Don't mention the location

We already know that the net is great for people wanting sell things to other people. While the big budget dot.coms struggled to suss e-commerce, and while established businesses fussed over e-procurement, mom and pop operations sprang up the world over, using online auction sites to trade collectibles, computer parts, and more collectibles.
We already know that the net is great for people wanting sell things to other people.

While the big budget dot.coms struggled to suss e-commerce, and while established businesses fussed over e-procurement, mom and pop operations sprang up the world over, using online auction sites to trade collectibles, computer parts, and more collectibles.

Less than two weeks ago on these pages Jane Perrone wrote about her eBay addiction - one shared with enough fellow netizens, it appears, to drive eBay's profits up to £66m. For the first three months of this year, that is.

That's an awful lot of Beanie Babies being traded. And, certainly, the cuddly collectibles were the reason eBay was born, and continue to be sold in alarming quantities on the site.

But the eBay way of doing things is spreading to other areas too, which helps explain why - even in these difficult and uncertain times - business is booming. The site has created whole new trades in some items. But it also must, surely, spell bad news for other, more established facilitators of person-to-person transactions.

And - yes, estate agents - I'm looking at you.

Until you actually start trying to house-hunt online, you would think estate agents had leapt online both early and comprehensively. You'll find thousands and thousands of homes online, some with pictures, particulars and contact details should you want to take a look.

Actually start house shopping seriously, and suddenly the shortcomings become clear.
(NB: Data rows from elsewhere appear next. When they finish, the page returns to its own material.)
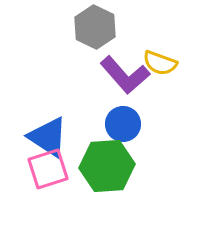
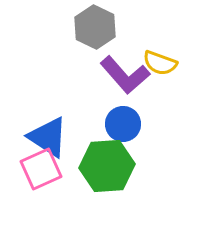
pink square: moved 7 px left; rotated 6 degrees counterclockwise
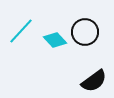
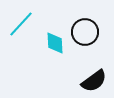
cyan line: moved 7 px up
cyan diamond: moved 3 px down; rotated 40 degrees clockwise
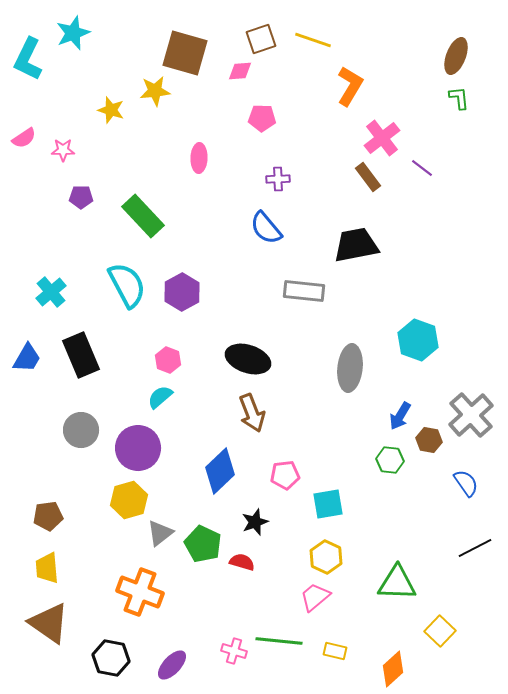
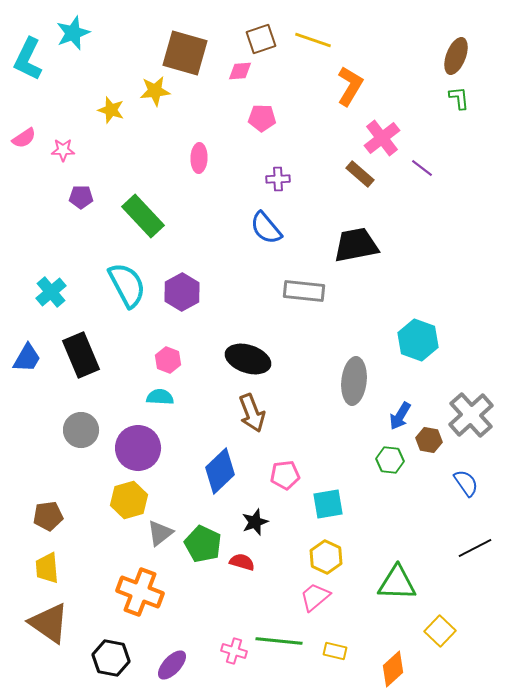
brown rectangle at (368, 177): moved 8 px left, 3 px up; rotated 12 degrees counterclockwise
gray ellipse at (350, 368): moved 4 px right, 13 px down
cyan semicircle at (160, 397): rotated 44 degrees clockwise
We hear that location, location, location is what matters with a home. But many estate agents don't want to even show you a map of the area and the location of the property, even if it is technically trivial to do (link to Multimap, anyone?).

That makes it impossible to tell if you're at the end of the street near the nightclub, or the end next to the park. Handily placed for the station? Or right next to the tracks?

There are similar shortcomings with the online particulars - those little bits of estate agent-ese which provide the clues you need to make a decision to view, or ignore. Too many are a string of undescriptive cliches cut and pasted from the agent's front window: "WE ARE PROUD TO PRESENT THIS IDEALLY LOCATED PROPERTY IN A MUCH SOUGHT AFTER LOCATION IDEAL FOR FIRST TIME BUYERS." Well, gee, thanks for that.

Some fail to mention the number of bedrooms, or the asking price, let alone supply the extra information that might be supplied relatively painlessly in this internet age: a floorplan, additional photographs, details of local amenities or at least a link to upmystreet.com to let you see how busy the local criminals are.

This lack of hard, raw data about a home and its location weakens the whole case for the property sites. They do their best, letting you search for property by postcode, number of bedrooms, price and so on, with varying degrees of success. Maybe, thanks to them, you don't need to spend hours pouring over the classified ads, or traipsing up and down the high street, but a revolution this ain't.

But imagine the transformation in the process if, suddenly, there was more data attached to each home, in a standard format? And then, using that data, imagine what would happen if you could narrow the search perimeters to what you were really interested in?

Take, for instance, the mystery of the new-build three bedroom house: frequently a property so small it feels like a two up two down where the joiner has accidentally shoved in too many partitions. What if you could search by average floor space per room, or - better still - by price per square foot? Or rule out homes with a third "bedroom" too small for a bed?

Combine that with a postcode (or, better, street) search and you could instantly see which vendors were trying it on and which, genuinely, were priced for the quick sale. Suddenly, you could comb whole towns for exactly the kind of home you want, narrowing the search enough that you might want to physically visit only those on your shortlist.

We're a long way from that. Different estate agents use different online services. Searches are still too fuzzy, and home descriptions still have to be decoded, often on the basis of what is not said rather than what is.

Some estate agents are edging towards providing the raw, BS-free data buyers crave: they provide maps of the area, or they put the full particulars online, although these are still little more than a cut and paste of the paper versions. A tiny, enlightened few offer floorplans, to let you see the layout of the place before you visit.

Of the rest, you suspect the majority would say the system works just fine the way it is, and all these details would simply add to their workload and - by implication - the price they charge.

But last year's surge in house prices added, in London, 25% to prices and - because nearly all charge a percentage-based commission - 25% to agents' fees. As prices stagnate and, in the south-east, start to fall, and as property becomes much harder to flog, sellers might be entitled to ponder on what they are getting for the fee they pay.

Could the slowdown in the market, combined with the increasing penetration of the internet, be the catalyst for a revolution in the way we buy and sell homes?

As buyers become choosier about when, even if, they buy, vendors might find the only way to get things moving is to embrace the net. They'll realise the need to provide information - lots of it, too - to persuade people to make the vast commitment that buying a house is today. And they'll want to pick a middle man who can convey all that information as transparently as possible.

On current form, that could spell trouble for the laggard estate agent and his trusty bag of cliches.